The trade initiatives are the most important of the two foreign policy tracks. Unilateral aggressiveness can easily be reversed by the next government. Trade pacts are more enduring and economically consequential.

In times past, Ottawa made some modest attempts to diversify trade, but the country was largely content to reside in the fortress North America trading bloc. Last week marked the 25th anniversary of the Canada-U.S. free-trade agreement. That deal changed our economic mindset, and ended an era of economic nationalism and protectionism. Having made that leap of faith, it’s now time, as Brian Mulroney says, to make another leap, this time to Asia.

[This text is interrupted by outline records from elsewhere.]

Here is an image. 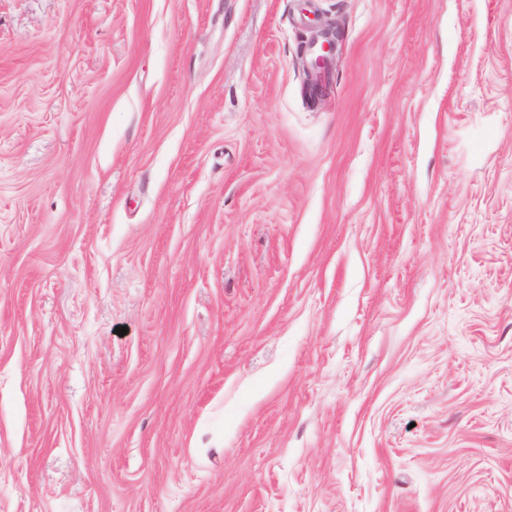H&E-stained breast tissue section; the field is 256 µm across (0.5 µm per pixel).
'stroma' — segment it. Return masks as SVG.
<instances>
[{
    "instance_id": "obj_1",
    "label": "stroma",
    "mask_w": 512,
    "mask_h": 512,
    "mask_svg": "<svg viewBox=\"0 0 512 512\" xmlns=\"http://www.w3.org/2000/svg\"><path fill=\"white\" fill-rule=\"evenodd\" d=\"M0 512H512V0H0ZM342 38L341 29L334 23H322L314 38L308 45L301 47L300 55L306 58L309 77L313 74L329 70L331 60L335 56L336 48ZM319 45L317 50L311 53V49Z\"/></svg>"
}]
</instances>
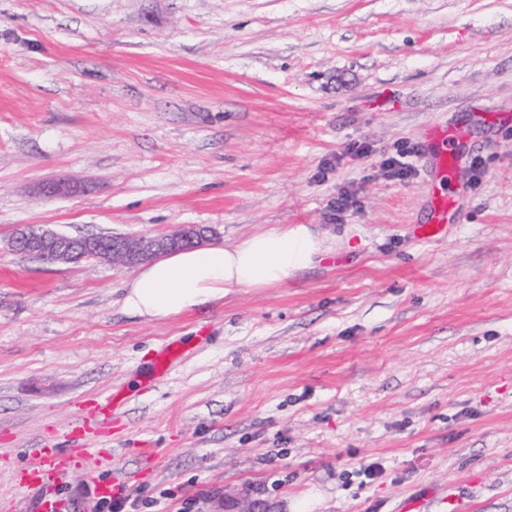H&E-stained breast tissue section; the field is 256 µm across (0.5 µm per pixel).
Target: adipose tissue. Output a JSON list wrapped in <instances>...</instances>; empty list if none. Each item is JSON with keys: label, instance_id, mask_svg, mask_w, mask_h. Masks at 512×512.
Returning <instances> with one entry per match:
<instances>
[{"label": "adipose tissue", "instance_id": "adipose-tissue-1", "mask_svg": "<svg viewBox=\"0 0 512 512\" xmlns=\"http://www.w3.org/2000/svg\"><path fill=\"white\" fill-rule=\"evenodd\" d=\"M329 250L306 224H279L230 247L180 249L138 269L123 307L147 321L176 317L243 288L281 287Z\"/></svg>", "mask_w": 512, "mask_h": 512}]
</instances>
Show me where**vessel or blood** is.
I'll list each match as a JSON object with an SVG mask.
<instances>
[{"label": "vessel or blood", "mask_w": 512, "mask_h": 512, "mask_svg": "<svg viewBox=\"0 0 512 512\" xmlns=\"http://www.w3.org/2000/svg\"><path fill=\"white\" fill-rule=\"evenodd\" d=\"M430 136L438 145L434 165L440 175L448 173V156L452 153L453 135L448 128L432 127ZM448 222V198L438 196L430 223L419 225V238L428 240L440 234ZM120 402L115 394L96 399L92 408L74 419L66 429L63 443L32 449V460L17 483L19 489L29 492L26 512H68L70 504L61 493L60 486L73 460L89 466H101L106 458L100 449L90 447L93 436L112 432V417Z\"/></svg>", "instance_id": "1"}]
</instances>
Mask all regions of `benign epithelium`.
<instances>
[{"mask_svg": "<svg viewBox=\"0 0 512 512\" xmlns=\"http://www.w3.org/2000/svg\"><path fill=\"white\" fill-rule=\"evenodd\" d=\"M207 240L204 228L183 224L170 234L126 237L114 235L69 236L49 229L23 226L16 229L11 247L46 263L96 260L134 266L153 260L172 248Z\"/></svg>", "mask_w": 512, "mask_h": 512, "instance_id": "1", "label": "benign epithelium"}]
</instances>
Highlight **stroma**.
I'll return each instance as SVG.
<instances>
[{
    "mask_svg": "<svg viewBox=\"0 0 512 512\" xmlns=\"http://www.w3.org/2000/svg\"><path fill=\"white\" fill-rule=\"evenodd\" d=\"M435 125L459 136L446 184ZM442 190L448 224L418 240ZM26 224H197L228 247L308 224L336 251L146 322L121 304L132 269L19 254ZM111 391L112 461L72 465V512L115 466L136 512L243 491L397 512L426 490L512 512V0H0V512L31 450Z\"/></svg>",
    "mask_w": 512,
    "mask_h": 512,
    "instance_id": "stroma-1",
    "label": "stroma"
}]
</instances>
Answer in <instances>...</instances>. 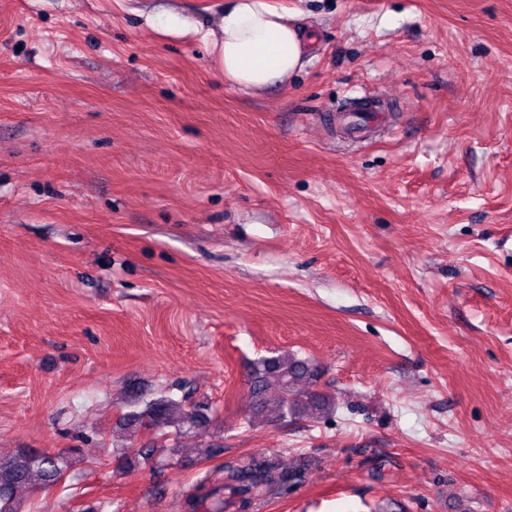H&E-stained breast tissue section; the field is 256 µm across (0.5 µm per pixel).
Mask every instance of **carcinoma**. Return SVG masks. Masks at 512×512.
Instances as JSON below:
<instances>
[{"label": "carcinoma", "instance_id": "obj_1", "mask_svg": "<svg viewBox=\"0 0 512 512\" xmlns=\"http://www.w3.org/2000/svg\"><path fill=\"white\" fill-rule=\"evenodd\" d=\"M300 379L308 380L304 392L295 390ZM317 370L307 361L287 351L275 350L254 366L252 394L253 414L282 420L306 407L319 410L330 408L329 400L314 391ZM210 407L204 401L190 402L160 395L140 410L131 411L124 419L140 424L151 436L140 452L143 460L154 459L157 449L166 448L173 454L183 440H194L197 446L211 452L215 445L206 440L210 422ZM72 459L65 452L22 449L10 457H0V512H17L18 494L38 482L50 488L65 478ZM306 468L285 470L273 457H255L244 465L227 469L225 480L200 484L188 506L197 508L209 502L207 512H224V484L235 487L243 498L274 487L293 485L305 479Z\"/></svg>", "mask_w": 512, "mask_h": 512}]
</instances>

The trade opening to China – by a government that all but ignored Beijing in its first years in office – is nothing short of remarkable. As well as just having signed an investment treaty with China, the Conservatives are about to make a key decision on a proposed $15-billion takeover of Calgary’s Nexen Inc. by a state-owned Chinese energy company.

Sinclair Stevens, a trade minister in the Mulroney government, captured the bizarre nature of what’s transpiring. How strange, he said in an interview, that conservatives who once wanted our own state-owned company, Petro-Canada, out of the oil patch now appear willing to accept a state-owned enterprise from Communist China.

Stephen Harper has a big personal stake in the outcomes of all the trade talks. He wants to create a lasting policy legacy to complement an already successful political one. The turning of Canada into a global trader from a bilateral one would fit that purpose. There’s nothing more important for Canada right now, says former industry minister Jim Prentice, than trade diversification to Asia.

Free trade is good, but not if you’re giving away too much in the interests of getting a deal. The devil is in the details, and trade agreements can be so complex that only experts understand the potential value or lack of it. It becomes a matter of trust, particularly if a government cares little about openness and public consultation.

The Conservatives have raised expectations. They have so much invested in getting some of the proposed deals that the worry is they might be willing to give up too much. Opposition critics cite the investment agreement with China as an example.

What can be said, though, is that the government’s direction is the correct one. The fear was legitimate – the years of giving the cold shoulder to China, for example – that rigid political thinking would extend to commercial and trade relations. Thankfully, it hasn’t. Thankfully, foreign policy’s second track is the right rail.


First: a quibble ~ the nuance that Martin and all then other conservatives (used in the way John Stuart Mill defined "conservatives") desire was, actually, just the visible sign of Pierre Trudeau's abysmal ignorance of foreign policy. Under St Laurent and Pearson Canada was not nuanced, we had "a brashly partisan approach" to liberty and democracy, we had cast aside King's timidity and, proudly, stood for something. Trudeau, like Isaiah Berlin's hedgehog, had one, single, defining idea: he opposed nationalism. But he, Trudeau, wasn't for anything; he just knew that nationalism was "bad;" in reality he wasn't even sure why. It is madness to want to hang one's intellectual hat on such a weak hook.

But: Martin is right that the Conservative government is "seeking to build free or freer trade bridges here, there and everywhere – with the European Union, South Korea, Japan, India, China." Of course Martin would not be Martin if he didn't get that wrong, too ~ his (and Sinclair Stevens') complaints about "free trade" not being "managed" enough are silly.